I think there’s a general phenomenon where when I make a hypothesis class like “going once a month”, I neglect to think about things about specific hypotheses in the class which make the observed data more likely. The hypothesis class offers a tempting way to calculate the likelihood, but it’s in fact a trap.

There’s a general rule here, something like: When you see something happen that a hypothesis class thought was unlikely, you update a lot towards hypotheses in that class which gave it unusually high likelihood.

And this next part is something that I’ve noticed, rather than something that follows from the math, but it seems like most of the time when I make up hypotheses classes, something like this happens where I initially calculate the likelihood to be lower than it is, and the likelihoods of different hypothesis classes are closer than they would be.

(I suspect that the concept of a maximum entropy hypothesis is relevant. For every hypothesis class, there’s a maximum entropy (aka maxent) hypothesis, which is the hypothesis which is maximally uncertain subject to the constraint of the hypothesis class. Eg the maximum entropy hypothesis for the class “my friend visits the hot tub place three times a month on average” is the hypothesis where the probability of my friend visiting the hot tub place every day is equal and uncorrelated.
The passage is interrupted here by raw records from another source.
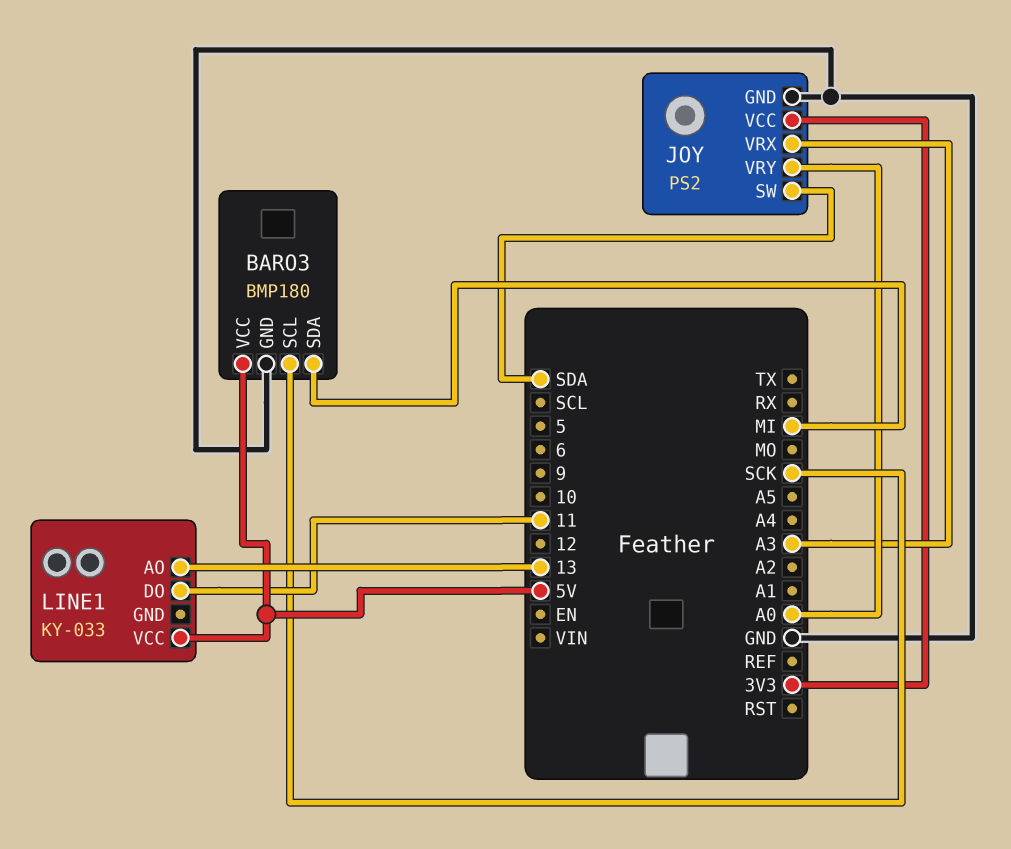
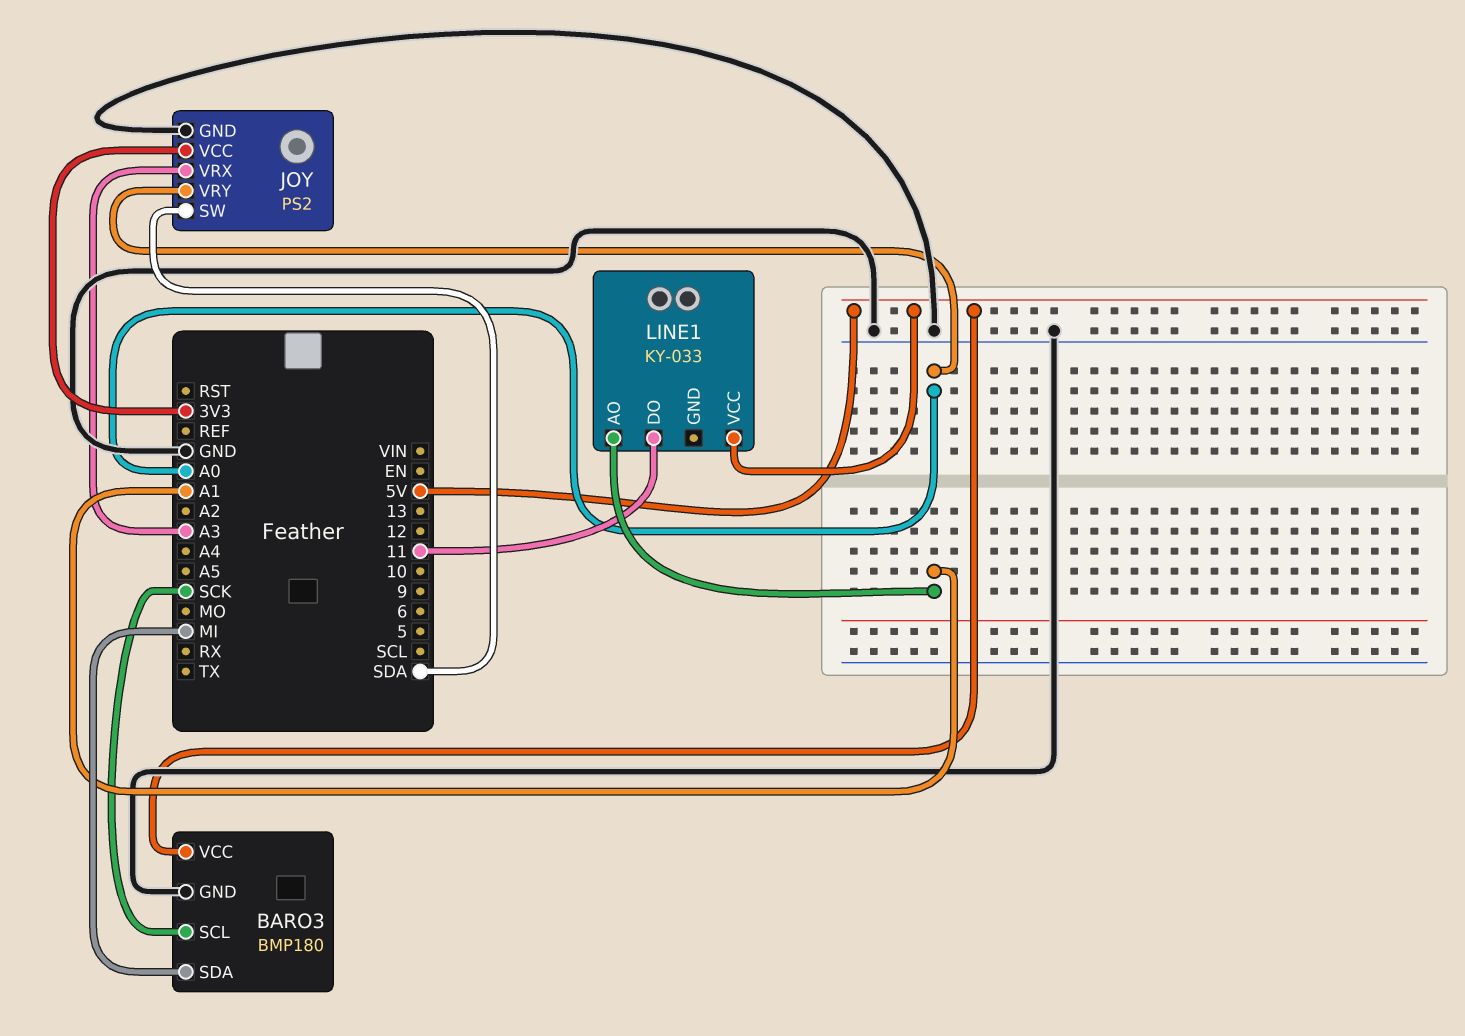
LINE1 pin AO: 13 -> A1

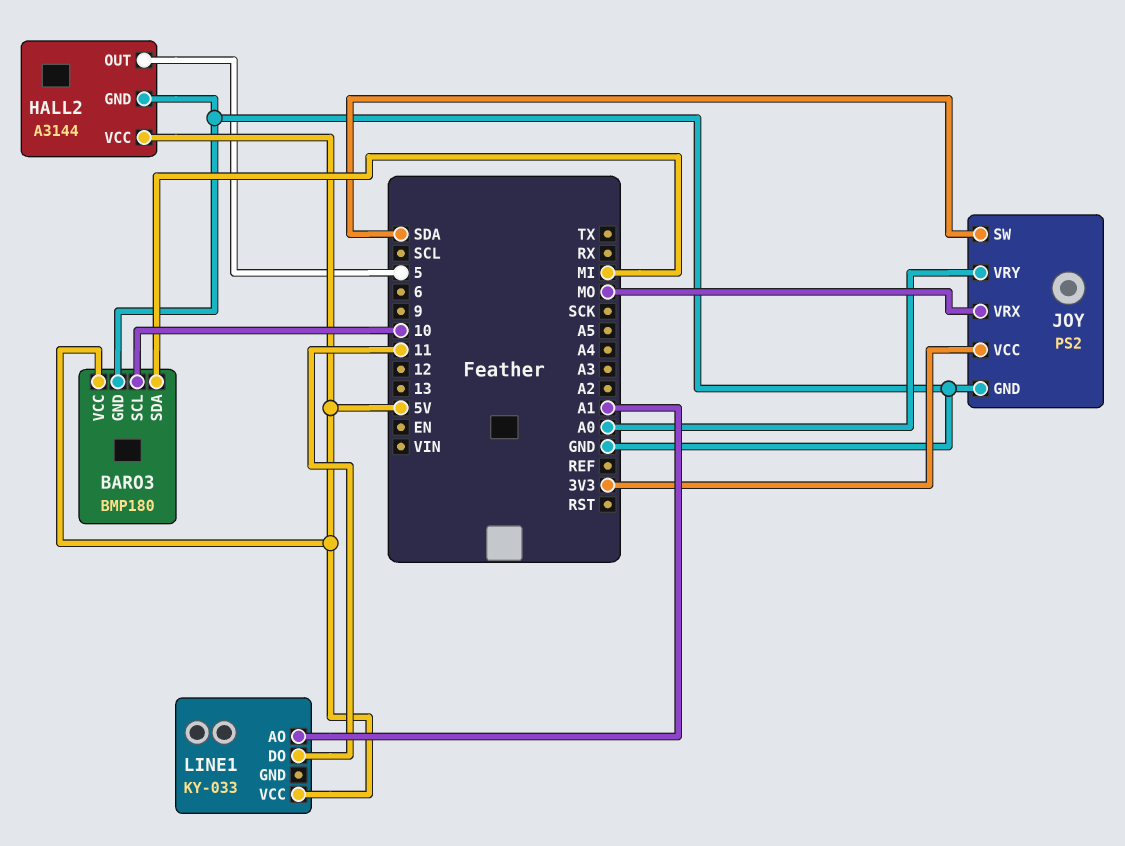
BARO3 pin SCL: SCK -> 10
HALL2: none -> A3144
HALL2 pin GND: none -> GND
HALL2 pin OUT: none -> 5
HALL2 pin VCC: none -> 5V
JOY pin VRX: A3 -> MO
In my experience in real world cases, hypotheses classes tend to contain non-maxent hypotheses which fit the data better. In general for a statistical problem, these hypotheses don’t do better than the maxent hypothesis; I don’t know why they tend to do better in problems I think about.)
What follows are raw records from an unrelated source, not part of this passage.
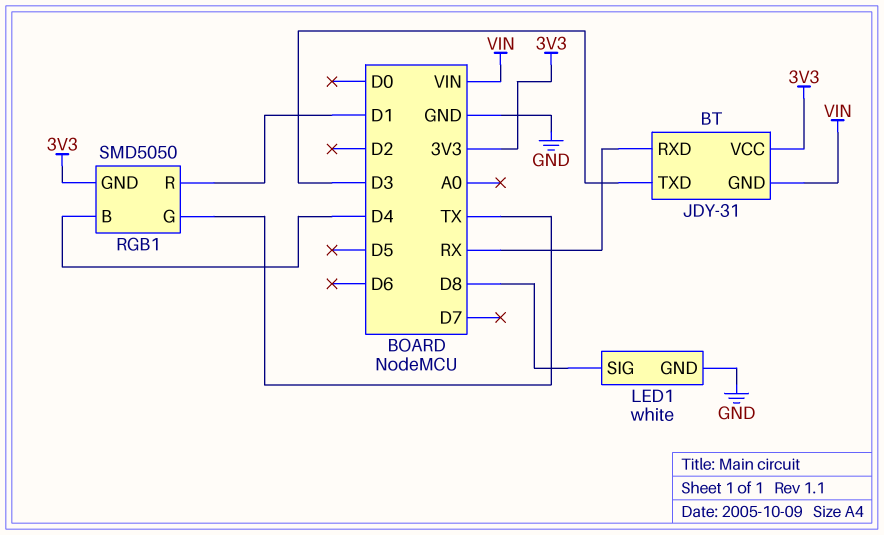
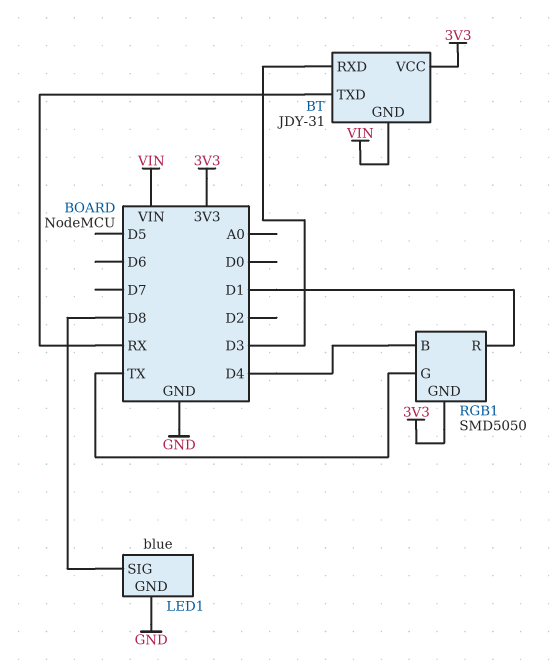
BT pin RXD: RX -> D3
BT pin TXD: D3 -> RX
LED1: white -> blue

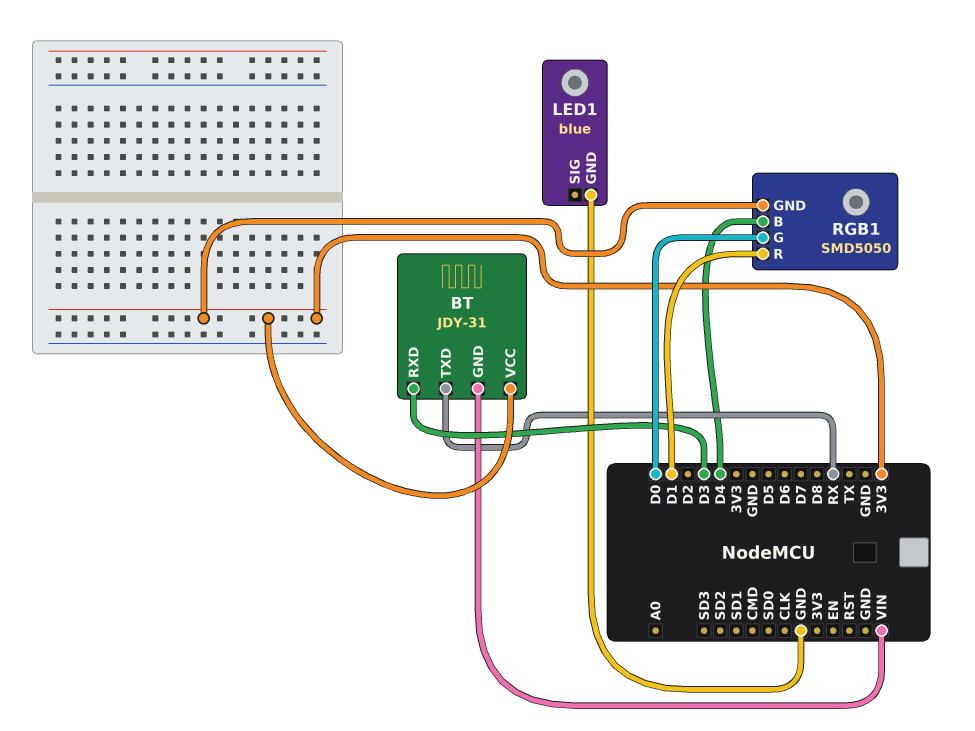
LED1 pin SIG: D8 -> none
RGB1 pin G: TX -> D0

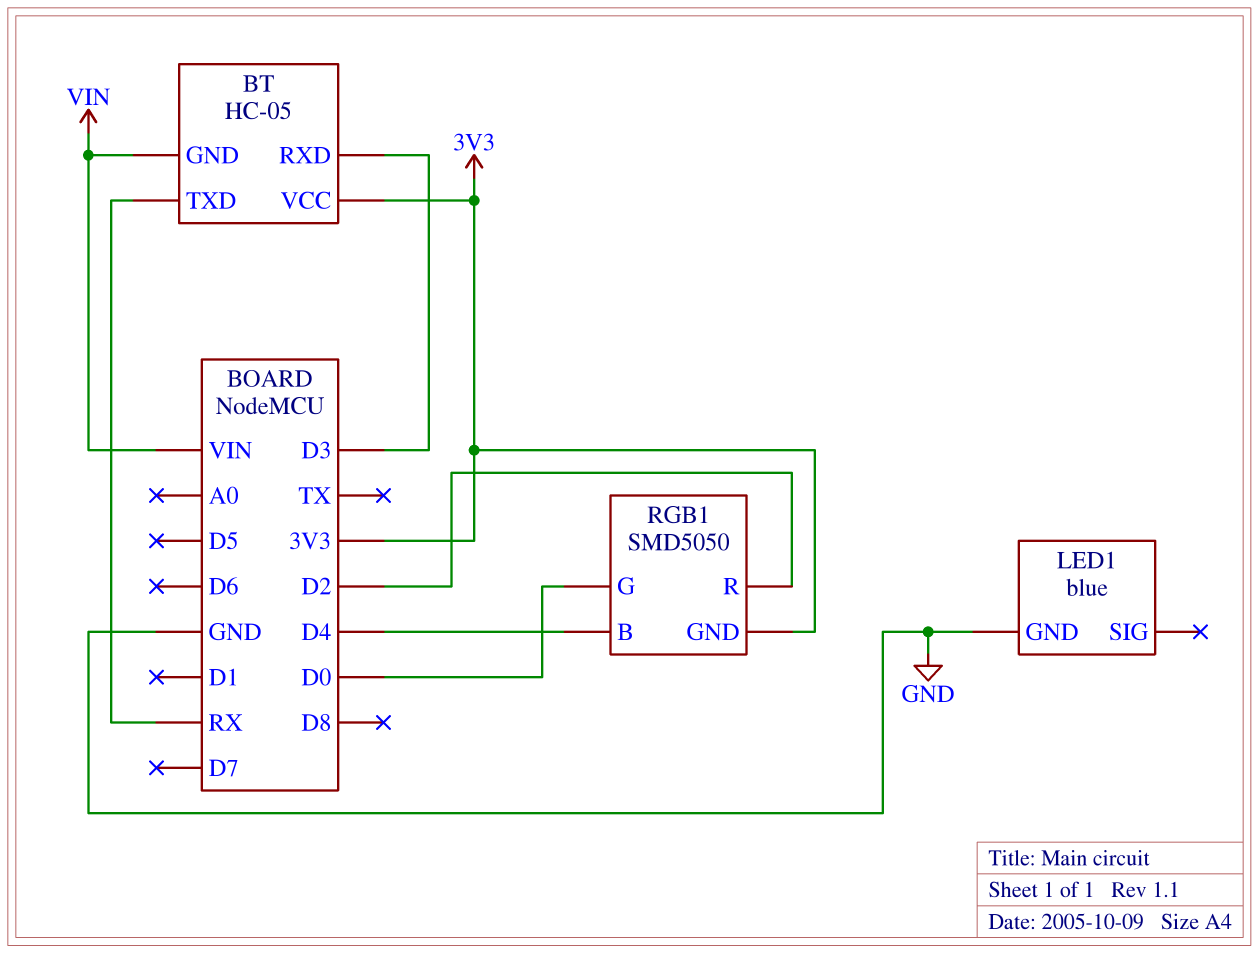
BT: JDY-31 -> HC-05
RGB1 pin R: D1 -> D2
Another thing causing my posteriors to be excessively biased towards low-prior high-likelihood hypotheses is that priors tend to be more subjective to estimate than likelihoods are. I think I’m probably underconfident in assigning extremely high or low probabilities to hypotheses, and this means that when I see something that looks like moderate evidence of an extremely unlikely event, the likelihood ratio is more extreme than the prior, leading me to have a counterintuitively high posterior on the low-prior hypothesis. I could get around this by being more confident in my probability estimates at the 98% or 99% level, but it takes a really long time to become calibrated on those.